**Trecho de origem**
- - -
Que diabo é isso doutor?!?


Muitos pacientes hipocondríacos e "pitiátricos" visitam a Unidade de Saúde da Família à qual trabalho. Toda semana os mesmos rostos se repetem na ânsia de recebrem os mesmos medicamentos,e sempre,quase sempre, são as mesmas reclamações,os mesmos problemas que já se tornaram crônicos na cabeça deles. Muitos já chegaram até o consultório odontológico simplesmente porque estavam querendo aquele "remedinho". E depois de incansáveis minutos tentando esclarecer que remédio somente prescrito na devida necessidade,lá estão eles na outra semana.
- - -
**Material extraído**
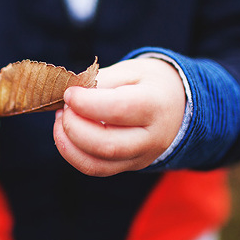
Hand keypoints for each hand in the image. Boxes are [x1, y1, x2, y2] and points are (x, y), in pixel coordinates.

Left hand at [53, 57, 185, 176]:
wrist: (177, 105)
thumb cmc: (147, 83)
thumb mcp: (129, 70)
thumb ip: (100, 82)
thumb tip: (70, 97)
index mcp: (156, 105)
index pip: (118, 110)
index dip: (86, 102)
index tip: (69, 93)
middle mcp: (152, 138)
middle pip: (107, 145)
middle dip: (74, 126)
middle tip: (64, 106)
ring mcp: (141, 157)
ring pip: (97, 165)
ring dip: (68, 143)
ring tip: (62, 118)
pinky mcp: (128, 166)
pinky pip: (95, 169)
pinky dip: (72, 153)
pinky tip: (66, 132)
- - -
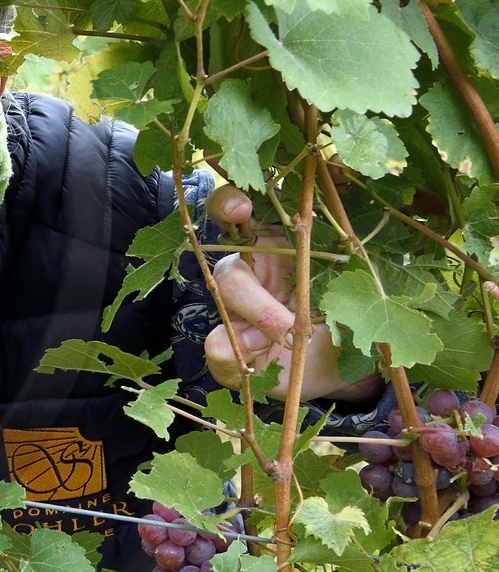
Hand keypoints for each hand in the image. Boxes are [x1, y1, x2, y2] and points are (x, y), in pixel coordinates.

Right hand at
- - -
**Lista de atividades**
A - Copie fielmente a passagem do relato sobre os pacientes da Unidade de Saúde da Família. Comece nas palavras "Muitos pacientes hipocondríacos" e termine depois de "na outra semana.".
B - Segundo o relato sobre os pacientes da Unidade de Saúde da Família, aonde muitos deles já chegaram simplesmente por quererem aquele "remedinho"?

**Resultados**
A -
Muitos pacientes hipocondríacos e "pitiátricos" visitam a Unidade de Saúde da Família à qual trabalho. Toda semana os mesmos rostos se repetem na ânsia de recebrem os mesmos medicamentos,e sempre,quase sempre, são as mesmas reclamações,os mesmos problemas que já se tornaram crônicos na cabeça deles. Muitos já chegaram até o consultório odontológico simplesmente porque estavam querendo aquele "remedinho". E depois de incansáveis minutos tentando esclarecer que remédio somente prescrito na devida necessidade,lá estão eles na outra semana.

B - Ao consultório odontológico.